The answer must be the full listing, word for word, with no pictures in it.

◆ **Data for processing**:
——

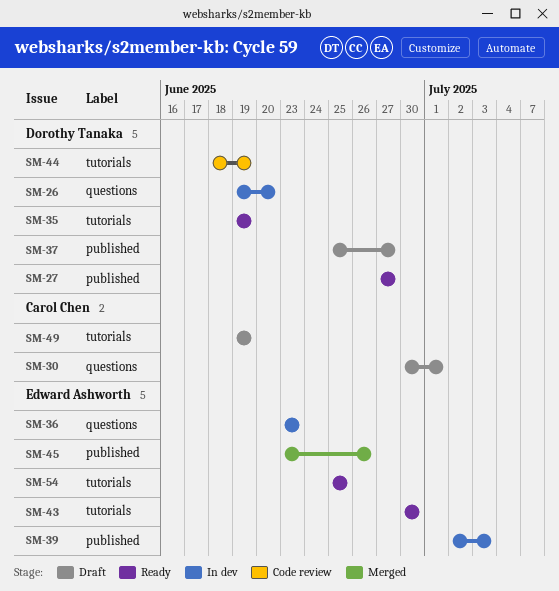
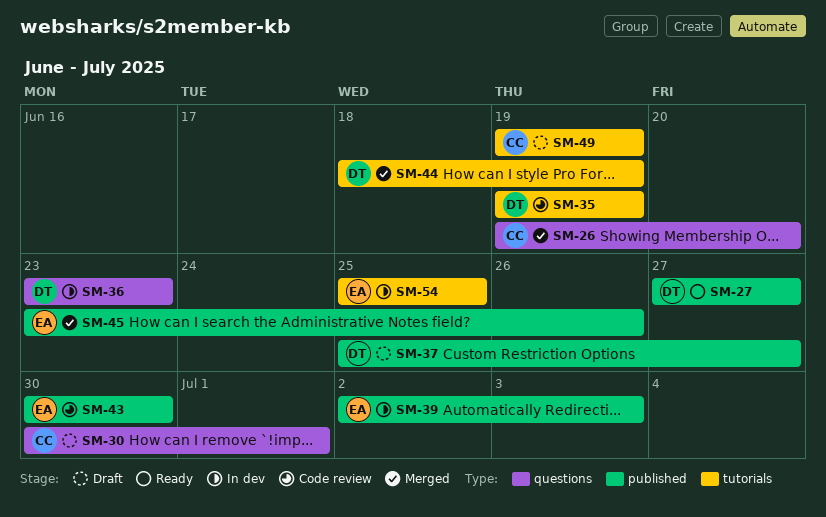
SM-26, status: In dev -> Merged
SM-26, owner: Dorothy Tanaka -> Carol Chen
SM-35, status: Ready -> Code review
SM-36, owner: Edward Ashworth -> Dorothy Tanaka
SM-43, status: Ready -> Code review
SM-43, label: tutorials -> published
SM-44, status: Code review -> Merged
SM-54, status: Ready -> In dev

——

◆ **Problem solution**:
SM-26, status: In dev -> Merged
SM-26, owner: Dorothy Tanaka -> Carol Chen
SM-35, status: Ready -> Code review
SM-36, owner: Edward Ashworth -> Dorothy Tanaka
SM-43, status: Ready -> Code review
SM-43, label: tutorials -> published
SM-44, status: Code review -> Merged
SM-54, status: Ready -> In dev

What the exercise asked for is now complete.